Economia

Call center, a rischio 80mila posti di lavoro

da Milano

«Siamo contenti perchè il responso degli ispettori del lavoro è frutto dell’esposto che il collettivo di Atesia ha presentato lo scorso anno». Lo spiegano i lavoratori del gruppo Atesia dopo la richiesta dell'Ispettorato del Lavoro alla società, maggiore gestore di call center in Italia, di assumere tutti i lavoratori a progetto, ossia 3.200 persone. La mossa fa discutere e secondo il presidente dell’associazione di categoria Assocontact Umberto Costamagna se l’iniziativa fosse estesa in tutta Italia «si minerebbe l'intero settore, mettendo in ginocchio le aziende e obbligandole a fare a meno di 50-60 mila collaboratori e mettendo a rischio altri 20-30 mila addetti assunti a tempo indeterminato». Il presidente dell’associazione delle società di call center è preoccupato e non lo nasconde. «La posizione assunta dall'Ispettorato - ha spiegato Costamagna - è in palese controtendenza con la circolare varata tempo fa da ministro del Lavoro Cesare Damiano. Una circolare che aveva messo in piedi un confronto fra il Ministero, le aziende ed i sindacati. Il nostro è un settore che impiega 250 mila operatori, di cui circa 1/3, cioè 80 mila, in outsourcing. È un comparto con un fatturato stimabile in 600 milioni di euro, che negli ultimi anni è cresciuto, ha creato occupazione, soprattutto nel Mezzogiorno e fra le donne. Ma vive di commesse, magari di pochi giorni, settimane o mesi. A volte con contratti di 1 anno. Abbiamo bisogno di sana flessibilità». Intanto il ministro del lavoro Damiano ha spiegato che «il ministero agirà sulle indicazioni contenute nella circolare.
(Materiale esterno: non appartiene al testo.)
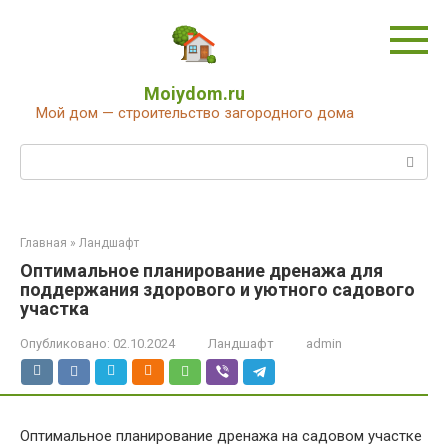
Перейти
к
контенту
Moiydom.ru
Мой дом — строительство загородного дома
Поиск:
Главная
»
Ландшафт
Оптимальное планирование дренажа для
поддержания здорового и уютного садового
участка
Опубликовано:
02.10.2024
Ландшафт
admin
Оптимальное планирование дренажа на садовом участке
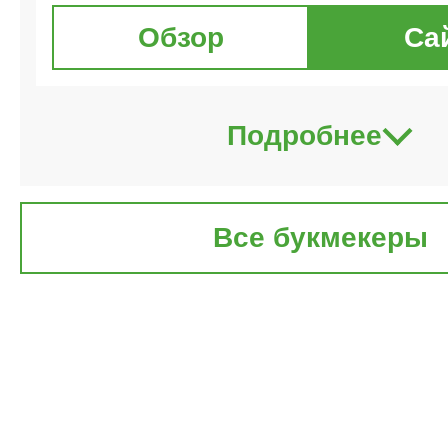
Обзор
Са
Подробнее
Все букмекеры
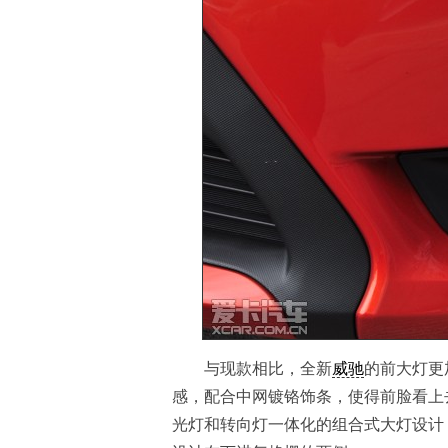
与现款相比，全新
威驰
的前大灯更
感，配合中网镀铬饰条，使得前脸看上
光灯和转向灯一体化的组合式大灯设计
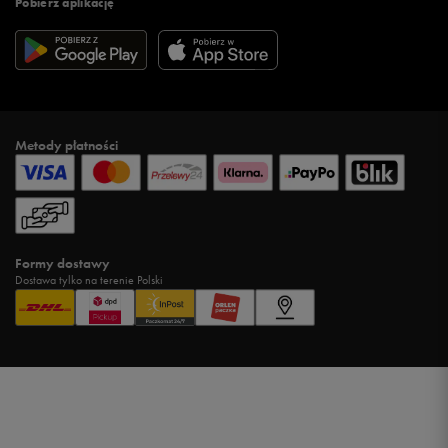
Pobierz aplikację
Metody płatności
Formy dostawy
Dostawa tylko na terenie Polski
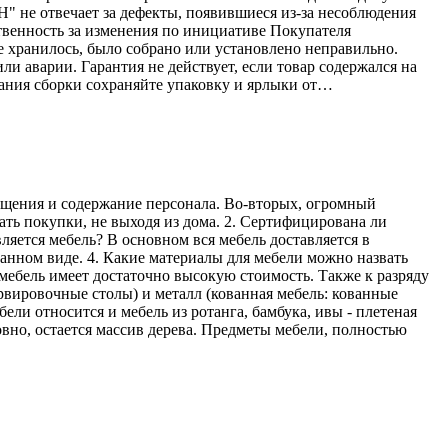
Н" не отвечает за дефекты, появившиеся из-за несоблюдения
твенность за изменения по инициативе Покупателя
е хранилось, было собрано или установлено неправильно.
ли аварии. Гарантия не действует, если товар содержался на
ания сборки сохраняйте упаковку и ярлыки от…
мещения и содержание персонала. Во-вторых, огромный
ать покупки, не выходя из дома. 2. Сертифицирована ли
ляется мебель? В основном вся мебель доставляется в
ранном виде. 4. Какие материалы для мебели можно назвать
мебель имеет достаточно высокую стоимость. Также к разряду
рвировочные столы) и металл (кованная мебель: кованные
ели относится и мебель из ротанга, бамбука, ивы - плетеная
овно, остается массив дерева. Предметы мебели, полностью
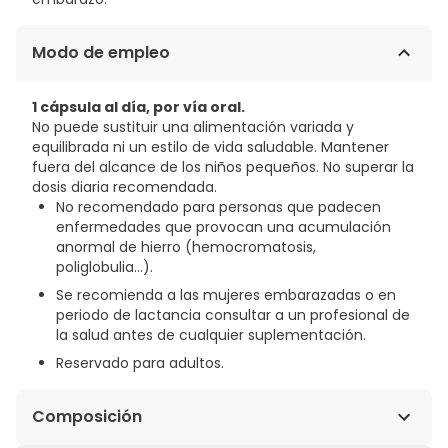
Modo de empleo
1 cápsula al día, por vía oral.
No puede sustituir una alimentación variada y
equilibrada ni un estilo de vida saludable. Mantener
fuera del alcance de los niños pequeños. No superar la
dosis diaria recomendada.
No recomendado para personas que padecen
enfermedades que provocan una acumulación
anormal de hierro (hemocromatosis,
poliglobulia...).
Se recomienda a las mujeres embarazadas o en
periodo de lactancia consultar a un profesional de
la salud antes de cualquier suplementación.
Reservado para adultos.
Composición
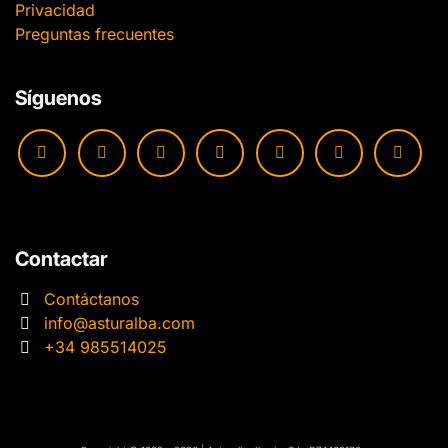
Privacidad
Preguntas frecuentes
Síguenos
Contactar
Contáctanos
info@asturalba.com
+34 985514025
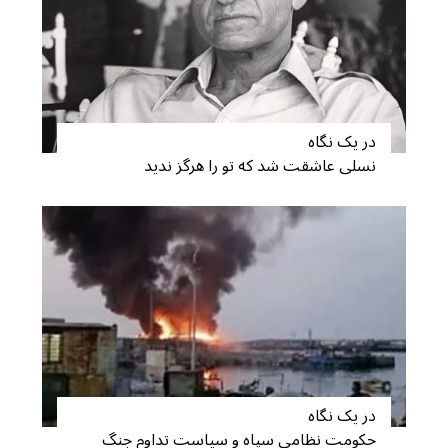
در یک نگاه
نسلی عاشقت شد که تو را هرگز ندید
S
e
a
r
c
h
f
در یک نگاه
o
r
حکومت نظامی سپاه و سیاست تداوم جنگ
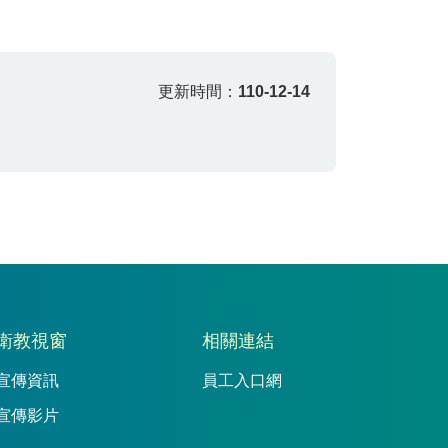
更新時間：
110-12-14
衛教視窗
相關連結
宣傳資訊
員工入口網
宣傳影片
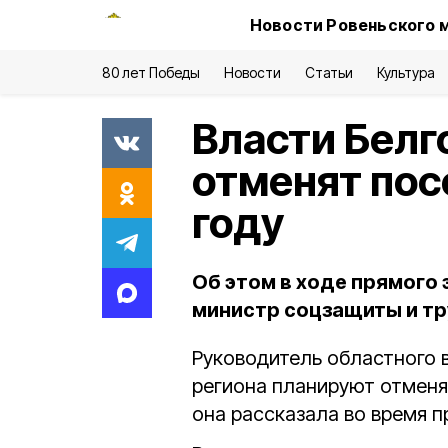
Новости Ровеньского 
80 лет Победы
Новости
Статьи
Культура
Власти Белг
отменят пос
году
Об этом в ходе прямого 
министр соцзащиты и тр
Руководитель областного в
региона планируют отменя
она рассказала во время п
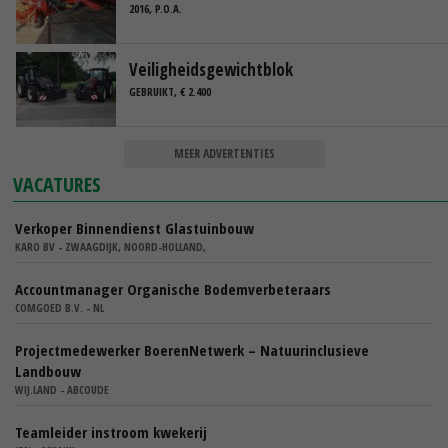
2016, P.O.A.
Veiligheidsgewichtblok
GEBRUIKT, € 2.400
MEER ADVERTENTIES
VACATURES
Verkoper Binnendienst Glastuinbouw
KARO BV - ZWAAGDIJK, NOORD-HOLLAND,
Accountmanager Organische Bodemverbeteraars
COMGOED B.V. - NL
Projectmedewerker BoerenNetwerk – Natuurinclusieve
Landbouw
WIJ.LAND - ABCOUDE
Teamleider instroom kwekerij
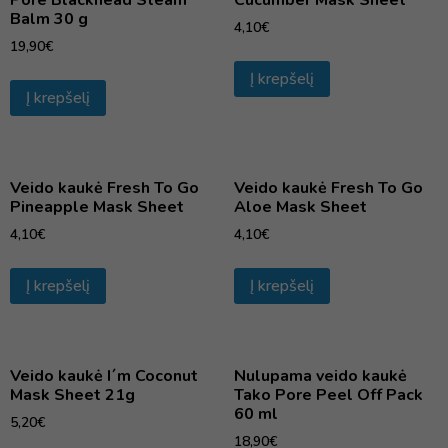
Pore Blackhead Steam
Cucumber Mask Sheet
Balm 30 g
4,10
€
19,90
€
Į krepšelį
Į krepšelį
Veido kaukė Fresh To Go
Veido kaukė Fresh To Go
Pineapple Mask Sheet
Aloe Mask Sheet
4,10
€
4,10
€
Į krepšelį
Į krepšelį
Veido kaukė I´m Coconut
Nulupama veido kaukė
Mask Sheet 21g
Tako Pore Peel Off Pack
60 ml
5,20
€
18,90
€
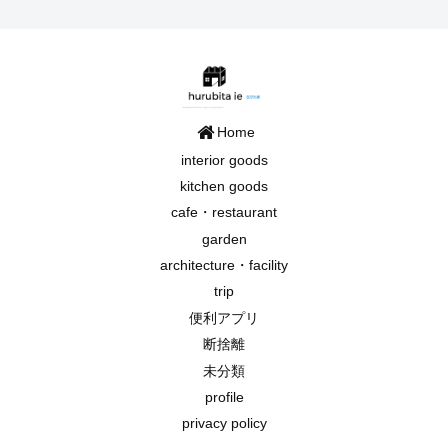
Home
interior goods
kitchen goods
cafe・restaurant
garden
architecture・facility
trip
便利アプリ
断捨離
未分類
profile
privacy policy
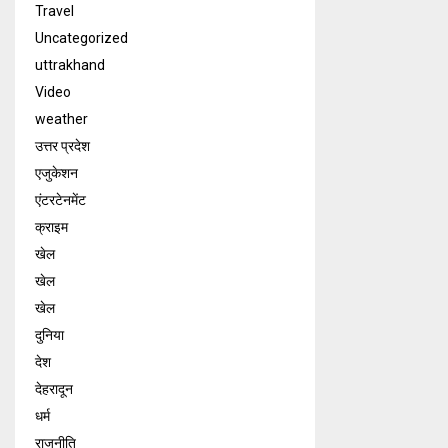
Travel
Uncategorized
uttrakhand
Video
weather
उत्तर प्रदेश
एजुकेशन
एंटरटेनमेंट
क्राइम
खेल
खेल
खेल
दुनिया
देश
देहरादून
धर्म
राजनीति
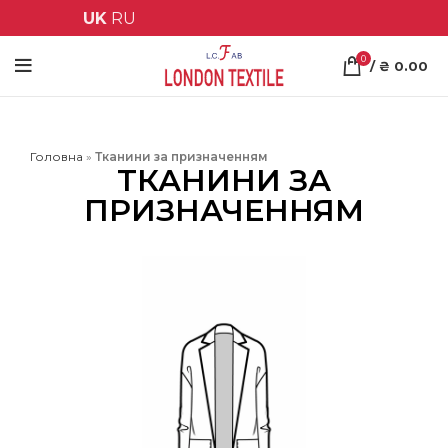
UK
RU
0
/
₴
0.00
Головна
»
Тканини за призначенням
ТКАНИНИ ЗА
ПРИЗНАЧЕННЯМ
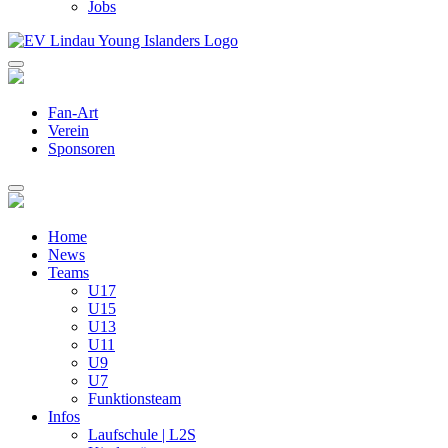
Jobs
Fan-Art
Verein
Sponsoren
Home
News
Teams
U17
U15
U13
U11
U9
U7
Funktionsteam
Infos
Laufschule | L2S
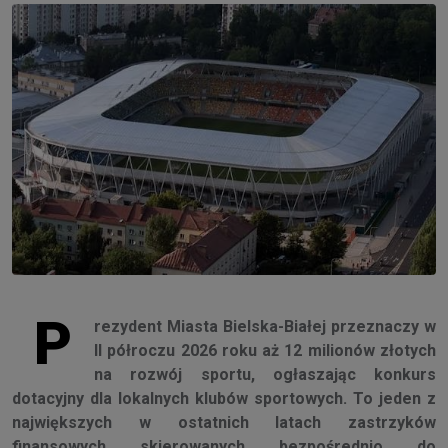
P
rezydent Miasta Bielska-Białej przeznaczy w
II półroczu 2026 roku aż 12 milionów złotych
na rozwój sportu, ogłaszając konkurs
dotacyjny dla lokalnych klubów sportowych. To jeden z
największych w ostatnich latach zastrzyków
finansowych skierowanych bezpośrednio do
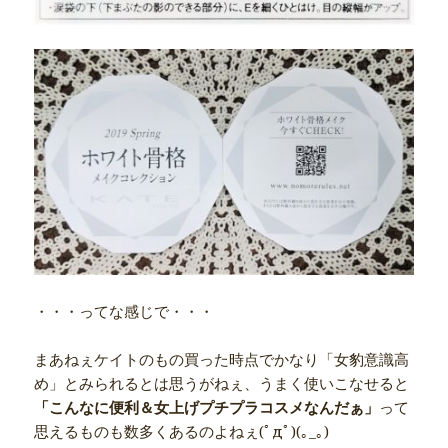
・・・ってな感じで・・・
まあねぇケイトのもの買った時点でかなり「女豹意識高
め」とみられるとは思うがねぇ、うまく使いこなせると
「こんなに便利＆女上げプチプラコスメなんだぁ」
って
思えるものも数多くあるのよねぇ(ﾟдﾟ)(｡_｡)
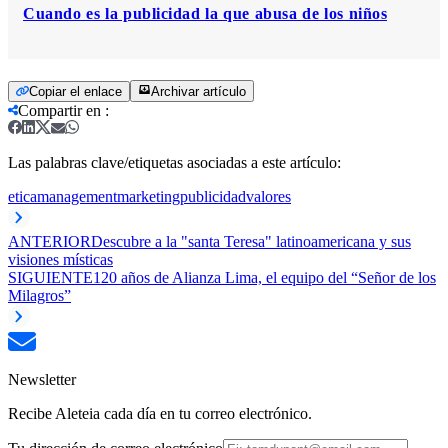
Cuando es la publicidad la que abusa de los niños
Copiar el enlace
Archivar artículo
Compartir en
:
Las palabras clave/etiquetas asociadas a este artículo:
etica
management
marketing
publicidad
valores
ANTERIOR
Descubre a la "santa Teresa" latinoamericana y sus
visiones místicas
SIGUIENTE
120 años de Alianza Lima, el equipo del “Señor de los
Milagros”
Newsletter
Recibe Aleteia cada día en tu correo electrónico.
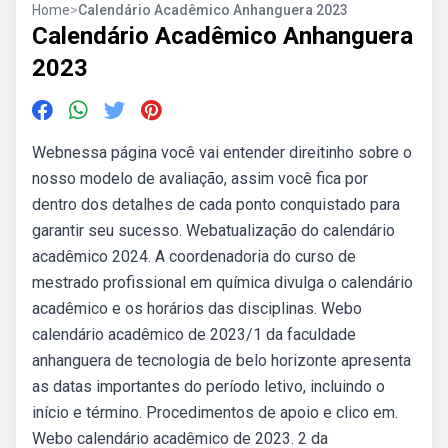
Home
>
Calendário Acadêmico Anhanguera 2023
Calendário Acadêmico Anhanguera
2023
Webnessa página você vai entender direitinho sobre o
nosso modelo de avaliação, assim você fica por
dentro dos detalhes de cada ponto conquistado para
garantir seu sucesso. Webatualização do calendário
acadêmico 2024. A coordenadoria do curso de
mestrado profissional em química divulga o calendário
acadêmico e os horários das disciplinas. Webo
calendário acadêmico de 2023/1 da faculdade
anhanguera de tecnologia de belo horizonte apresenta
as datas importantes do período letivo, incluindo o
início e término. Procedimentos de apoio e clico em.
Webo calendário acadêmico de 2023. 2 da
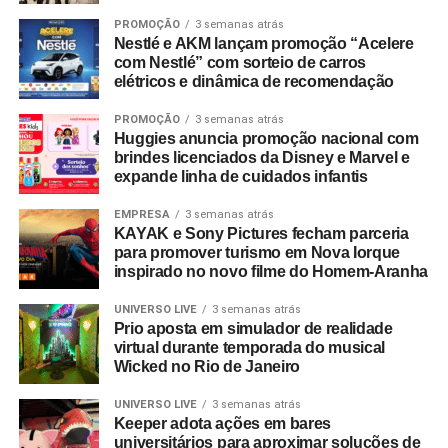
jornadas são longas e a diferenciação técnica sozinha
PROMOÇÃO
3 semanas atrás
Mas, aos poucos, isso começou a mudar.
Nestlé e AKM lançam promoção “Acelere
não sustenta crescimento. Por isso, o marketing se tornou
com Nestlé” com sorteio de carros
um mecanismo de aceleração de receita, eficiência
O crescimento do mercado de investimentos, a evolução
elétricos e dinâmica de recomendação
operacional e geração de valor. Quem ainda não
do perfil do investidor brasileiro e a própria maturidade do
entendeu isso talvez não esteja fazendo marketing, mas,
PROMOÇÃO
3 semanas atrás
ecossistema financeiro fizeram surgir algo raro: um
Huggies anuncia promoção nacional com
sim, apenas propaganda.
evento capaz de atrair atenção não apenas do público
brindes licenciados da Disney e Marvel e
local, mas também de lideranças globais. Em poucos
expande linha de cuidados infantis
*Vinicius Maritan – Diretor de marketing da Foursys,
anos, aquela iniciativa se transformaria no maior festival
consultoria de tecnologia e negócio.
EMPRESA
3 semanas atrás
de investimentos do mundo.
KAYAK e Sony Pictures fecham parceria
para promover turismo em Nova Iorque
Hoje, o evento reúne cerca de 50 mil participantes, mais
inspirado no novo filme do Homem-Aranha
de 200 patrocinadores e 350 palestrantes distribuídos em
mais de 120 horas de conteúdo. Mas o impacto desse
UNIVERSO LIVE
3 semanas atrás
Prio aposta em simulador de realidade
evento não está apenas nos números. Está em promover
virtual durante temporada do musical
debates que frequentemente antecipam movimentos do
Wicked no Rio de Janeiro
mercado.
UNIVERSO LIVE
3 semanas atrás
Keeper adota ações em bares
E talvez seja justamente aí que esteja a resposta para a
universitários para aproximar soluções de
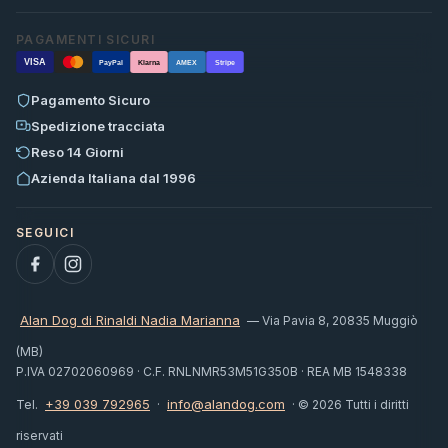
PAGAMENTI SICURI
VISA
PayPal
Klarna
AMEX
Stripe
Pagamento Sicuro
Spedizione tracciata
Reso 14 Giorni
Azienda Italiana dal 1996
Alan Dog di Rinaldi Nadia Marianna
— Via Pavia 8, 20835 Muggiò
(MB)
P.IVA 02702060969 · C.F. RNLNMR53M51G350B · REA MB 1548338
+39 039 792965
info@alandog.com
Tel.
·
· © 2026 Tutti i diritti
riservati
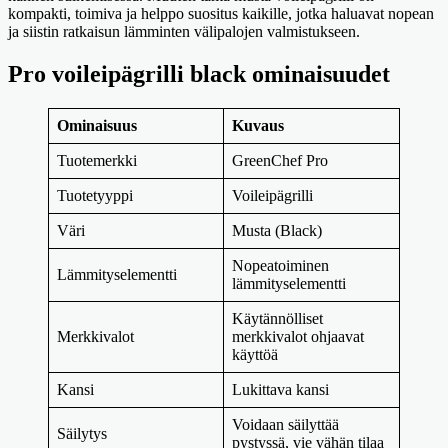
kompakti, toimiva ja helppo suositus kaikille, jotka haluavat nopean
ja siistin ratkaisun lämminten välipalojen valmistukseen.
Pro voileipägrilli black ominaisuudet
Ominaisuus
Kuvaus
Tuotemerkki
GreenChef Pro
Tuotetyyppi
Voileipägrilli
Väri
Musta (Black)
Nopeatoiminen
Lämmityselementti
lämmityselementti
Käytännölliset
Merkkivalot
merkkivalot ohjaavat
käyttöä
Kansi
Lukittava kansi
Voidaan säilyttää
Säilytys
pystyssä, vie vähän tilaa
Dal 15 settembre partiranno le ispezioni di accompagnamento - ha annunciato - per spiegare alle imprese quali sono i nostri intendimenti. Tutto ciò che è lavoro subordinato va classificato in questo modo: quindi tutto quello che è lavoro a progetto e ricade nella normativa del lavoro subordinato dovrà essere trasformato». Il ministero stesso ha assunto i 15 lavoratori del suo call center con contratto a tempo indeterminato.
Intanto il Cub, Confederazione Unitaria di Base del Lazio, contesta l'atteggiamento di Cgil, Cisl e Uil perchè «hanno consentito, con i loro accordi, che in tutti questi anni nascesse l'impero dei call-center».

Ora si attende la manifestazione del 9 settembre dove si riuniranno tutti i lavoratori della categoria.